November 1, 2021 by Kai

I’m not sure if people have much of an idea of my history with Nanowrimo, but I’ve been writing every November since 2003. Every November, I write 50,000 or more words. The only time, to date, that this wasn’t the case was 2004.

It started in 2002 actually…

In 2002, while I was writing after breaking off ties with someone I’d been working with, and working on some pretty difficult stuff, someone told me about Nanowrimo. At the time, my ex and I were still together, and though everyone thought we were ok – I mean, my daughter was a year old, we had a three year old son. But he was pretty convinced that I shouldn’t be allowed to write, that if I was going to manage it, I’d have written that bestseller. Already.
He wasn’t a bad man – we have two amazing children, but neither he nor I were not good for one another. Between 2002 and 2003, we seperated.

Fast forward to 2003

Single, unhappy and lonely, I decided that I would take my mum up on her offer, and I vollunteered to run as an ML…for the whole of Scotland as it happened then. We all met in a very loud pub, I made lots of friends, and discovered a gaming club called GEAS. 2003’s Nano was also Glass Block. And Elliot Peters firmly entrenched himself in my life.
Elliot is Glass Block. Eventually, when the library of posts comes back online, that’ll make more sense, but he’s one of my backlist books. Tomorrow, he goes to an editor for update before we re-release him, thanks to my beloved’s help.

● **Task data**:
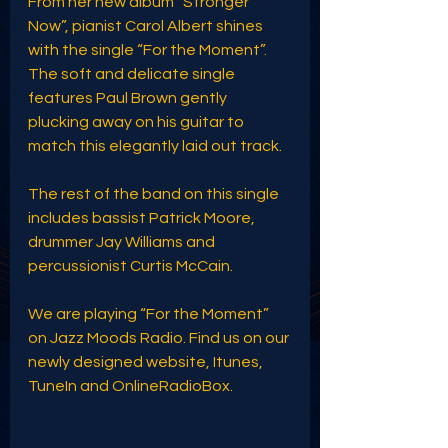
From her new album “Stronger 
Now”, pianist Carol Albert shines 
with the single “For the Moment”. 
The soft and delicate single 
features Paul Brown gently 
plucking away on his guitar to 
match this elegantly laid out track. 
The rest of the band on this single 
includes bassist Patrick Moore, 
drummer Jay Williams and 
percussionist Curtis McCain.
We are playing “For the Moment” 
on Jazz Moods Radio. Find us on our 
newly designed website, Itunes, 
TuneIn and OnlineRadioBox. 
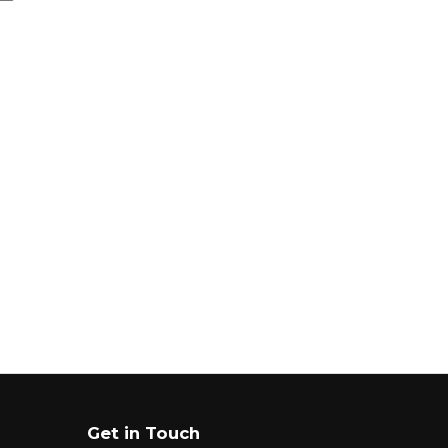
Get in Touch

● **Explore the material**:
• 1. In the blog post, which year is named as the only one since the writer began that did not include 50,000 or more words written in November?
• 2. Put the text read from the records into a Markdown table with the columns "No." and "Line", numbering each line and omitting blank lines. Leave the pictures out of the answer.

● **Answer set**:
• 1. 2004

• 2.
| No. | Line |
|---|---|
| 1 | From her new album “Stronger  |
| 2 | Now”, pianist Carol Albert shines  |
| 3 | with the single “For the Moment”.  |
| 4 | The soft and delicate single  |
| 5 | features Paul Brown gently  |
| 6 | plucking away on his guitar to  |
| 7 | match this elegantly laid out track.  |
| 8 | The rest of the band on this single  |
| 9 | includes bassist Patrick Moore,  |
| 10 | drummer Jay Williams and  |
| 11 | percussionist Curtis McCain. |
| 12 | We are playing “For the Moment”  |
| 13 | on Jazz Moods Radio. Find us on our  |
| 14 | newly designed website, Itunes,  |
| 15 | TuneIn and OnlineRadioBox.  |
| 16 | Get in Touch |